While this is certainly a risk, with the right tools it can be easily mitigated. Using resources such as those in the Real Estate Investar suite of tools, you can research the vacancy rates in the suburb you are looking to invest in, as well as any changes in vacancy rates over time.

This will give you a good idea of how likely it will be that your investment property will be tenanted. 

There is of course sometimes issues with finding tenants that are suitable, but this can be more of a patience game than a lack of demand.

It is recommended that some savings are held In reserve in case of tenants unexpectedly vacating, or if it takes a few extra weeks than expected to locate a suitable tenant.

Lack of liquidity

Liquidity is the ease in which you can gain access to the money you have within an investment.

One disadvantage of real estate investments is the lack of liquidity compared to other types of investments, which can force the investor to think long-term

When contemplating which type of investment option suits you, consider your need for liquidity in funds for risk management.

Do you need access to your investment quickly if necessary? If so, real estate investment may be a risk for you, as selling a property is not a quick or simple process, and selling quickly or under pressure could result in taking a loss on your investment.

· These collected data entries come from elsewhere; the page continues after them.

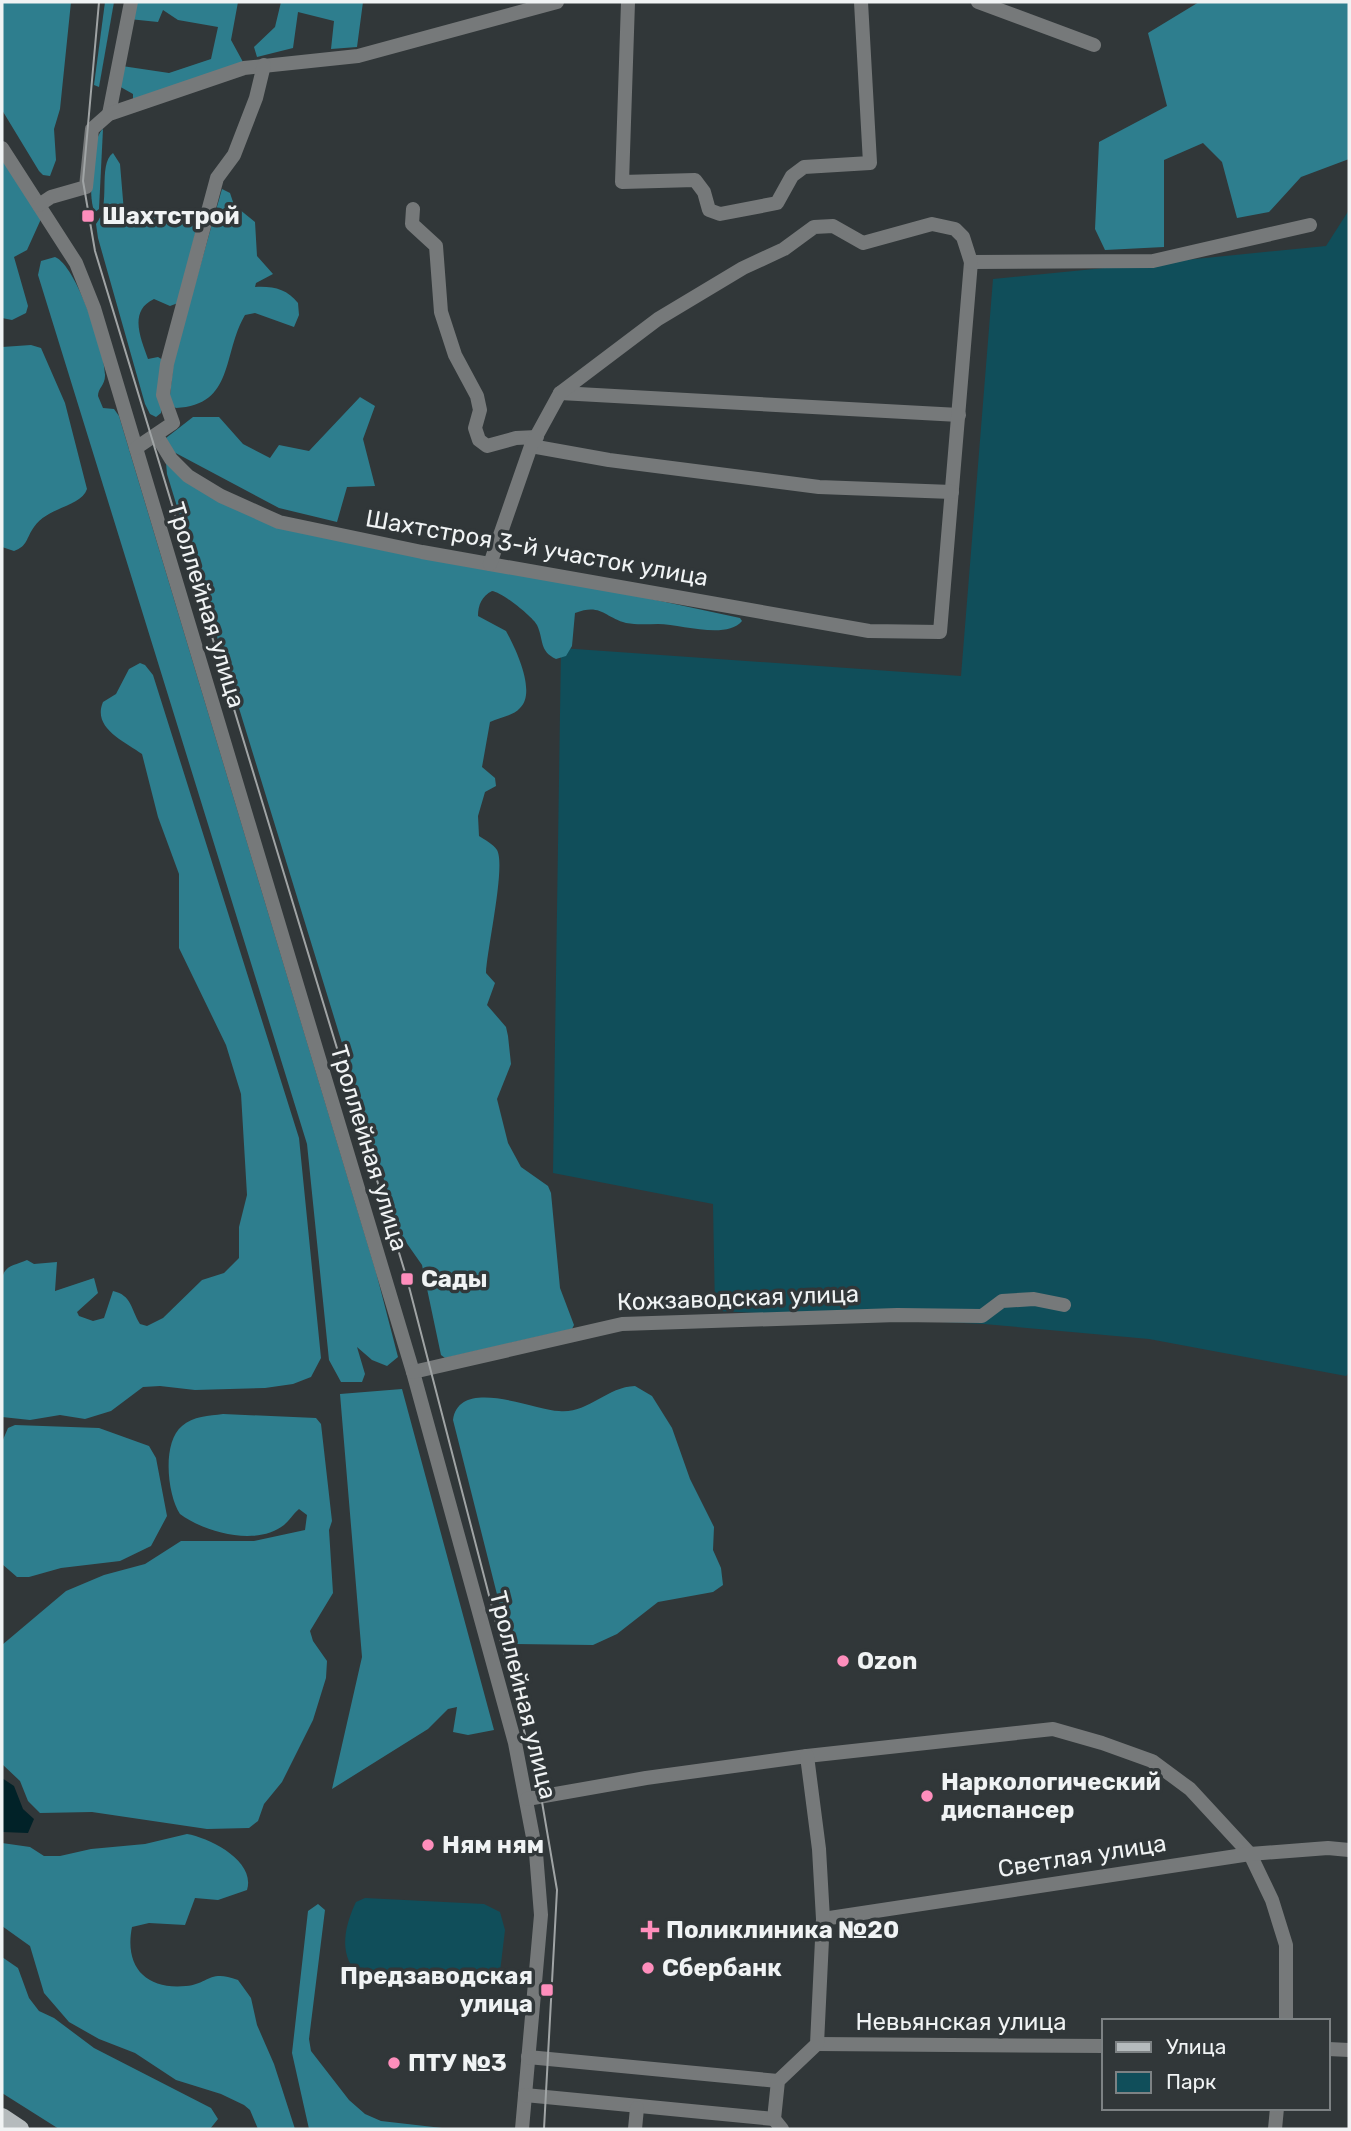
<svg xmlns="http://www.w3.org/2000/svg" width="1351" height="2131" viewBox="0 0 1351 2131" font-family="Rubik,sans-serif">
<rect width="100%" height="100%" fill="#313739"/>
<g fill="#104e5a">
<path d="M1349,210V1373L1346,1376L1149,1339L984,1324L715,1311L713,1204L553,1173L561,648L961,676L993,279L1326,246Z"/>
<path d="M365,1898L484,1904L500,1912L505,1930L500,1972L474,1982L357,1973C338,1953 345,1925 356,1902Z"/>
</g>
<g fill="#2e7e8e">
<path d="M2,2H71L60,109L54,129L56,160L50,176L43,175L39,171L2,110Z"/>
<path d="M105,2H114L99,87L94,85Z"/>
<path d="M132,2H238L231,40L243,62L133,102V94L117,85L122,66L169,73L211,59L218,27L178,20L163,10L158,22L129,19Z"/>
<path d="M281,2H363L357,47L331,49L334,21L298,12L293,48L257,57L254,47L275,27Z"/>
<path d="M1199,2H1349V159L1301,177L1269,212L1237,218L1222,162L1203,143L1164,160V247L1105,250L1095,229L1099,142L1167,106L1148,33Z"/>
<path d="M103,129L99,209L95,212C87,201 92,136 103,129Z"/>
<path d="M113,153L120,164L124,212L192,224L196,231L178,303L170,306L154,299C128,311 141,339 148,359L158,357L163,360L161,413L156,417L150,414L145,404L98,238L96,224C112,206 97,165 113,153Z"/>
<path d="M2,154L41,219L27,250L14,257L28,306L26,313L12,320L2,318Z"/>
<path d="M222,189L230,193L234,205L255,222L257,256L273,274L256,283L255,287C273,286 287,289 298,303L299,315L294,327L255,313L245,315C222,354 235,405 176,408L169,404L174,358Z"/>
<path d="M55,257C76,265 106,353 105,376C105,385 98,388 98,396L103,408L114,409L119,416L376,1272L398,1357L387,1366L372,1360L357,1347L365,1374L362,1382H341L329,1360L307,1144L38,275L41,261Z"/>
<path d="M31,345L41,348L65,403L87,489C81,507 47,507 34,527C26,538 28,546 14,551L2,547V347Z"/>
<path d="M360,397L375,406L363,439L375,486L347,487L337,522L279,508L170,450L166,438L193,417H219L243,444L270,458L279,445L309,451Z"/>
<path d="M166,463L237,510L740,618L742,621C726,640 681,624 658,624C647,624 637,625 626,623C604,617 601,603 575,613L572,646L566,656L556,659C539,651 544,640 537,625C533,617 502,592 492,591C482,596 478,605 478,616L506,631C515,647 537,692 520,708C513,716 500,717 490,722L482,767L495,778L496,786L485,792L478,816L479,836C485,840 493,844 497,850C506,866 487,949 486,973L495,983L487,1005L506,1027L508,1036L511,1064L497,1099L508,1143L521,1167L548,1186L551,1193L560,1288L574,1325L572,1329L445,1358L441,1355L422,1265L401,1235L167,474Z"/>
<path d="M140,663L145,665L153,675L299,1138L321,1358L311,1377L293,1384L265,1388L195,1390L160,1386L143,1387L111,1411L85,1419L60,1415L30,1420L2,1417V1281C3,1265 14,1266 27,1260L34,1264L57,1262L55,1291L94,1278L98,1293L77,1312L79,1316L93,1321L104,1318L113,1291C132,1295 131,1310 140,1324L147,1326L163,1318L202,1280L224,1273L239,1258V1227L247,1195L241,1094L226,1045L179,948V874L158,817L142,754C124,741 92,728 103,702L116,694L129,669Z"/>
<path d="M635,1386L652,1396L672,1428L690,1479L714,1527L713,1550L721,1568L723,1585L713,1592L658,1602L617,1634L593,1645L515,1644L507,1634L453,1420C459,1376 534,1410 559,1411C588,1414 606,1387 635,1386Z"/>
<path d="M402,1389L494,1730L468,1735L453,1732L457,1707L448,1709L428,1729L332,1789L362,1657L340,1394Z"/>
<path d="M223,1414L316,1418L321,1424L332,1521L329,1530L333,1593L310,1631L313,1641L327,1661L326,1678L313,1720L282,1782L264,1804L258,1821L249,1828L207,1829L92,1812L40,1813L28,1801L20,1781L2,1764V1645L66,1591L104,1575L145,1564L181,1541H254L305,1530L307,1515L299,1509C293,1514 289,1521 284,1525C256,1547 204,1532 180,1514C167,1494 162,1442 182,1426C193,1416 209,1416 223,1414Z"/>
<path d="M15,1425L99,1428L149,1446L156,1458L167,1516L151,1546L120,1561L61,1568L29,1577H17L2,1564V1442L8,1428Z"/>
<path d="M187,1834C210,1838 256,1861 247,1890L218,1900L195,1898L185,1925L149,1923L132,1927C124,1967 146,1990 186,1986C209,1984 209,1969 238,1980L251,1998L257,2025L274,2064L295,2129H258L250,2110L244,2105L221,2094L176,2080L135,2053L99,2039L69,2022L44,1993L30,1946L2,1926V1843L30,1847L44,1856H60L91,1849L145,1844Z"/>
<path d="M318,1904L325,1910L309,2039L311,2051L349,2100L365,2114L381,2121L451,2129H309L292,2053L308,1911Z"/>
<path d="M2,1957L18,1968L29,1998L39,2011L54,2018L94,2048L211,2108L218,2119L210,2129H59L2,2093Z"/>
</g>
<path fill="#012228" d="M2,1778L14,1786L23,1809L34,1819L28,1833L2,1832Z"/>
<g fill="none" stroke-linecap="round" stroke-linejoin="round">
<g stroke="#76797a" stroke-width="14">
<path d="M628,2L622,182L695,180L704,192L709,210L720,214L777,203L792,176L804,167L870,163L861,2"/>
<path d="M978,2L1094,45"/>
<path d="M109,114L131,2"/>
<path d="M2,148L76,263L94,308L413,1372L515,1743L536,1853L541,1915L522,2129"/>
<path d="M39,205L51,197L86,187L92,129L109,114L244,68L358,56L557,2"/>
<path d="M413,209L412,224L436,246L441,312L455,355L477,396L480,410L475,428L479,440L487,446L516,438L537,437"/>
<path d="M560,393L959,415"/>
<path d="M157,436L171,459L188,476L221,496L279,522L422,552L869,631L940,632L971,262L1153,261L1310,225"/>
<path d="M531,446L609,460L819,487L952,492"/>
<path d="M136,448L173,423L163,395L167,364L217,178L234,155L256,98L264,65"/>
<path d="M490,564L531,446L560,393L658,319L743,268L784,249L814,227L833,226L863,243L932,224L955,229L963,237L971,262"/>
<path d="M413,1372L622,1324L897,1315L982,1316L1002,1301L1034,1299L1064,1305"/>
<path d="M527,1799L646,1778L807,1756L1053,1729L1102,1743L1152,1761L1190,1789L1250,1854L1272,1900L1286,1945V2021"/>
<path d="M823,1919L1250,1854L1328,1848L1349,1850"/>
<path d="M817,2044L1104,2046"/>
<path d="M1328,2049L1349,2050"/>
<path d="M528,2057L778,2081"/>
<path d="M525,2095L774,2119"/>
<path d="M635,2129L637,2108"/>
<path d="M782,2129L774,2119L778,2081L817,2044L823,1919L819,1849L807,1756"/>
<path d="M1275,2129L1277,2108"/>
</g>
<path stroke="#b5bbbd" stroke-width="18" d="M2,2117L20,2129"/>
<path stroke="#a0a4a5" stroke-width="2" d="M99,2L83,181L95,251L407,1279L541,1796L557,1890L544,2129"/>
</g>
<g fill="#fe8ebc" stroke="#313739" stroke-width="2.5">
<rect x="81" y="209" width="14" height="14" rx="3.5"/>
<rect x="400" y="1272" width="14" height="14" rx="3.5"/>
<circle cx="843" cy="1661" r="7"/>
<circle cx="927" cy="1796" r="7"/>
<circle cx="428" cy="1845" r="7"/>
<path d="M646.5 1919.5h7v7h7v7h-7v7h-7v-7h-7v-7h7z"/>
<circle cx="648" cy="1968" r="7"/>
<rect x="540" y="1983" width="14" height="14" rx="3.5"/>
<circle cx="394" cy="2063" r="7"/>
</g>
<g text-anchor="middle" stroke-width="7" stroke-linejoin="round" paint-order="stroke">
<g font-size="24" font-weight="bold" fill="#f0f3f4" stroke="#313739" text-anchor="start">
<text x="102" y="224">Шахтстрой</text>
<text x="421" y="1287">Сады</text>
<text x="857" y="1669">Ozon</text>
<text x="941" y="1790">Наркологический<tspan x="941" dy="28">диспансер</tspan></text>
<text x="442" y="1853">Ням ням</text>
<text x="666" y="1938">Поликлиника №20</text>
<text x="662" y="1976">Сбербанк</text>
<text x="533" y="1984" text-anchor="end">Предзаводская<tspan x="533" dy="28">улица</tspan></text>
<text x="408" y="2071">ПТУ №3</text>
</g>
<g font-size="24" fill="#f0f3f4" stroke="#313739">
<text transform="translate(537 548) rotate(10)" y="8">Шахтстроя 3-й участок улица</text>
<text transform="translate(206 605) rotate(73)" y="8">Троллейная улица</text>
<text transform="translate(369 1148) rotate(73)" y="8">Троллейная улица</text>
<text transform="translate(738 1298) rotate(-2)" y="8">Кожзаводская улица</text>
<text transform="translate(523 1695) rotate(76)" y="8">Троллейная улица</text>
<text transform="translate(1082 1856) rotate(-9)" y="8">Светлая улица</text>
<text x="961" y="2030">Невьянская улица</text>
</g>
</g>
<rect width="1351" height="2131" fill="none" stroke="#f0f3f4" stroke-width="7"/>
<rect x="1102" y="2019" width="228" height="91" fill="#313739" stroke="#7d8284" stroke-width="2"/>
<rect x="1116" y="2042" width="35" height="10" fill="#b5bbbd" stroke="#7d8284" stroke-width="2"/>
<text x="1166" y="2054" font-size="21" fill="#f0f3f4">Улица</text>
<rect x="1116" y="2072" width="35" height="21" fill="#104e5a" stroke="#7d8284" stroke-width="2"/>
<text x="1166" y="2089" font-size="21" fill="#f0f3f4">Парк</text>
</svg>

Real estate investment forces investors to buy and hold for longer than most other types of investments, which can be a great risk management strategy for those who have not had much financial gain from other forms of investments in the past.

Damage to the property

One of the risks of investing in property is your investments vulnerability to damage. As it is a tangible asset, there is the risk that something that may happen to it at your expense, affecting its profitability. These risks include natural disasters, fire, damage by tenants and robbery or vandalism.

Thankfully, it is possible and relatively simple to protect your investment from the inside out. An insurance policy is easy to obtain and is a means of managing the risks associated with real estate investment.

You may never have to make a claim but home insurance or landlord insurance is a solid choice for both investors and homeowners and there are various types of insurance cover to suit your circumstances.

Debt gearing

Debt gearing is a serious consideration when managing the risks associated with real estate investments. Debt gearing is the difference between the debts owed on a real estate investment and the equity within the investment.

The debt to equity ratio is determined by the purchase price and borrowing amount, the more distance you place between what is owed on the property and what it’s worth, the better – this lowers the risks.

Equity is the value in your property, less what you owe the bank. If a property you own is worth $440,000 and you owe $200,000 on your mortgage, your equity is $220,000. Your debt-to-equity ratio would be 45/55, as your debt equals roughly 45 percent of your home's fair market value.

Avoiding the temptation to over borrow is another way to manage your debt gearing risks.

When securing finance for a property purchase it is important to consider how an interest rate increase would affect your ability to make mortgage repayments on the property. If this is a concern for you, a fixed rate option could be a solution to help eliminate this risk.